Shortly after, the press (who have been camped outside the Feddens' home), publish a story on Wani and Nick, causing greater scandal. Gerald uses Nick as a scapegoat and accuses him of attaching himself to the family and then wrecking them because of his homosexuality.

Nick goes to live with Wani and views the first and final issue of Ogee. He goes back to the Feddens' house to collect his things, knowing they are absent for a wedding, and runs into Penny, who reveals that she is going to continue her affair with Gerald. Nick leaves the Feddens' house for the final time, and muses on the HIV test he is having done the next day, which he imagines will be positive.

==Title==
The title of the book refers to the Line of Beauty — the double "S" of the ogee shape, a shape which "swings both ways". William Hogarth, in his 1753 book The Analysis of Beauty, describes how beauty itself is embodied in the shape, which protagonist Nick Guest uses to describe Wani's body. In contrast, other characters describe lines of cocaine as "beautiful". Nick also describes being motivated by beauty for its own sake, a character trait that the other characters cannot relate to.

==Major themes==
The book touches upon the emergence of HIV/AIDS, as well as the relationship between politics and homosexuality, and its ambivalent acceptance within the 1980s Conservative Party and mainstream society. The book also considers heterosexual hypocrisy regarding homosexual promiscuity. Finally, an underlying theme is the nature of beauty. Nick is attracted to physical beauty in art and in men. However, he pays a price for his choices: his beautiful lover Wani is a self-hating homosexual, and the Feddens' home (in which Nick Guest remains a guest) is filled with both exquisite art and vile hypocrisy. The novel also deals with the "coming out" experience of Nick and of gay men in general.

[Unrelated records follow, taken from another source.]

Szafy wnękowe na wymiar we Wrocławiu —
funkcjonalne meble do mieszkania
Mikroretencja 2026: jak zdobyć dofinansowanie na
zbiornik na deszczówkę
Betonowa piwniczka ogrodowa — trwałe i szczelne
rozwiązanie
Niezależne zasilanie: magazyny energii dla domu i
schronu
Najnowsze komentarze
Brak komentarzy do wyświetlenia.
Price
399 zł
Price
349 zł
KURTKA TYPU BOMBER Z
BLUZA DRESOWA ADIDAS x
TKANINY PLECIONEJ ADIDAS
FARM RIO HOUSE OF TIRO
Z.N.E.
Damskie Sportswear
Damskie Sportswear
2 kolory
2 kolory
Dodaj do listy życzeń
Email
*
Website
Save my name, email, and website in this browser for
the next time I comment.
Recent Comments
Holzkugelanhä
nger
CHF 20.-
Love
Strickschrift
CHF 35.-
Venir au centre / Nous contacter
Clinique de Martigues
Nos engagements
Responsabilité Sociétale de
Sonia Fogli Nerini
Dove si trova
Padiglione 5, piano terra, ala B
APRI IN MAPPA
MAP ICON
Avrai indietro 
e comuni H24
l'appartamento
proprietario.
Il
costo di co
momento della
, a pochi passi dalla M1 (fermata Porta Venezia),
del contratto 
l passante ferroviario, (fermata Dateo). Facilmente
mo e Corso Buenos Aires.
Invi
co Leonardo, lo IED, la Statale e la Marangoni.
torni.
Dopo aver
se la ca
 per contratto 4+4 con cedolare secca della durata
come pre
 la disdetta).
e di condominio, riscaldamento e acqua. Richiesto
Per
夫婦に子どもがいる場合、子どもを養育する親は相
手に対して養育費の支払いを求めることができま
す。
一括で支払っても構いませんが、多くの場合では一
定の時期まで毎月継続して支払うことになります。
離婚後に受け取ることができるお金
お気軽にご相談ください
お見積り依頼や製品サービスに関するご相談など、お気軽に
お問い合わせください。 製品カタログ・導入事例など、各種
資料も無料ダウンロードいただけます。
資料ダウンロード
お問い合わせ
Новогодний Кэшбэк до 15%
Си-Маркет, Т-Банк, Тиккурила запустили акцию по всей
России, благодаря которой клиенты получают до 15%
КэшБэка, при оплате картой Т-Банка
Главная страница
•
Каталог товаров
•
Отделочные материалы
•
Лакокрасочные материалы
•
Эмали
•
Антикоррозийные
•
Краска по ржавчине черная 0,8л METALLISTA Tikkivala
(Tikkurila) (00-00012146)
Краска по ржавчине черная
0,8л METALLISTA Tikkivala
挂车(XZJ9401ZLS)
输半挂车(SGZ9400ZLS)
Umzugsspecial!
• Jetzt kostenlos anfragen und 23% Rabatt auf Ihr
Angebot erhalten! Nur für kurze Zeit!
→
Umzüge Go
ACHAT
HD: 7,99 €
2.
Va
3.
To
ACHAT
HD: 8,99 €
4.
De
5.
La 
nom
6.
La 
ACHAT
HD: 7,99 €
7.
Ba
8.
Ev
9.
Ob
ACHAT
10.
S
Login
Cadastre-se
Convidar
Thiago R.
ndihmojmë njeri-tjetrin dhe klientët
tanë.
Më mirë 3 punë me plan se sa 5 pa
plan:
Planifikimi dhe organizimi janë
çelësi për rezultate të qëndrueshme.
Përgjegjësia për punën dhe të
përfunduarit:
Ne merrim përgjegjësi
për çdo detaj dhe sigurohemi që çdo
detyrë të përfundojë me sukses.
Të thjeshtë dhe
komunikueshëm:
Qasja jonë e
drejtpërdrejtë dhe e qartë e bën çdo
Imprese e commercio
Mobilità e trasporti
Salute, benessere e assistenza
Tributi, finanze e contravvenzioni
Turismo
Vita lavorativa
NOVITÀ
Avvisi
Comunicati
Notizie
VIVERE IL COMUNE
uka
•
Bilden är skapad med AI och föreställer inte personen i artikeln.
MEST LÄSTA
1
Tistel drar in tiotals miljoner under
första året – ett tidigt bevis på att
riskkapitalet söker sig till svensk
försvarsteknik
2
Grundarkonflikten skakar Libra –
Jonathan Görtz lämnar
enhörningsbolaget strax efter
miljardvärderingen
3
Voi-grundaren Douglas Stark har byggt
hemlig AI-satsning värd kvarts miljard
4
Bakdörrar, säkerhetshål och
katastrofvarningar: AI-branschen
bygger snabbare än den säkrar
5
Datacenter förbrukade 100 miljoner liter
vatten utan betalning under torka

The novel explores the question of whether a gay man can remain apolitical in a homophobic society. Nick's dance with Margaret Thatcher has overtones of a dance with the devil.

Social and economic classes are also a major theme: Nick envies the house, connections and mannerism of the Fedden family. It is made particularly apparent when the Fedden and Nick visit Toby's aristocratic uncle, who owns several rare pieces of furniture and books. Nick acknowledges the value of those objects because his father is an antiquarian. He is happy to see the furniture as a visitor, a friend of the family, and not as the son of a merchant.

The book refers frequently to the life and works of Henry James.

==Reception==
===Critical reception===
Hollinghurst has received praise for his portrayal of life among the privileged governing classes during the early to middle 1980s. The novel has been compared to Anthony Powell's A Dance to the Music of Time, with special regard to Powell's character Nicholas Jenkins. The protagonist has also been likened to Nick Carraway in F. Scott Fitzgerald's The Great Gatsby. James Wood, writing for The New Republic, praised the novel, calling it "an ample and sophisticated delight, charged with hundreds of delicate impressions and insights, and scores of vital and lovely sentences", although he criticized the ending as a "somewhat trite and anachronistic vision of the homosexual as a figure always doomed to be unhoused and exiled from happiness, solitary and lonely, without family or friends, always nostalgic for a bosom that has always, if only secretly, rejected him."

Margaret Thatcher's appearance has been compared to that of Kurtz in Joseph Conrad's Heart of Darkness; Sir Maurice Tipper and his wife have been compared to Evelyn Waugh characters.

===Awards and Lists===
The book won the 2004 Man Booker Prize. In 2019, the novel was ranked 38th on The Guardians list of the 100 best books of the 21st century.

==Adaptations==
In 2006, a three-part television adaptation was broadcast by the BBC, and later released on DVD. Dan Stevens plays Nick Guest, with Oliver Coleman as Toby, Alice Krige as Rachel, and Tim McInnerny as Gerald.

In 2025, The Line of Beauty was adapted for the stage by Jack Holden. It premiered off-West End at the Almeida Theatre and was directed by Michael Grandage.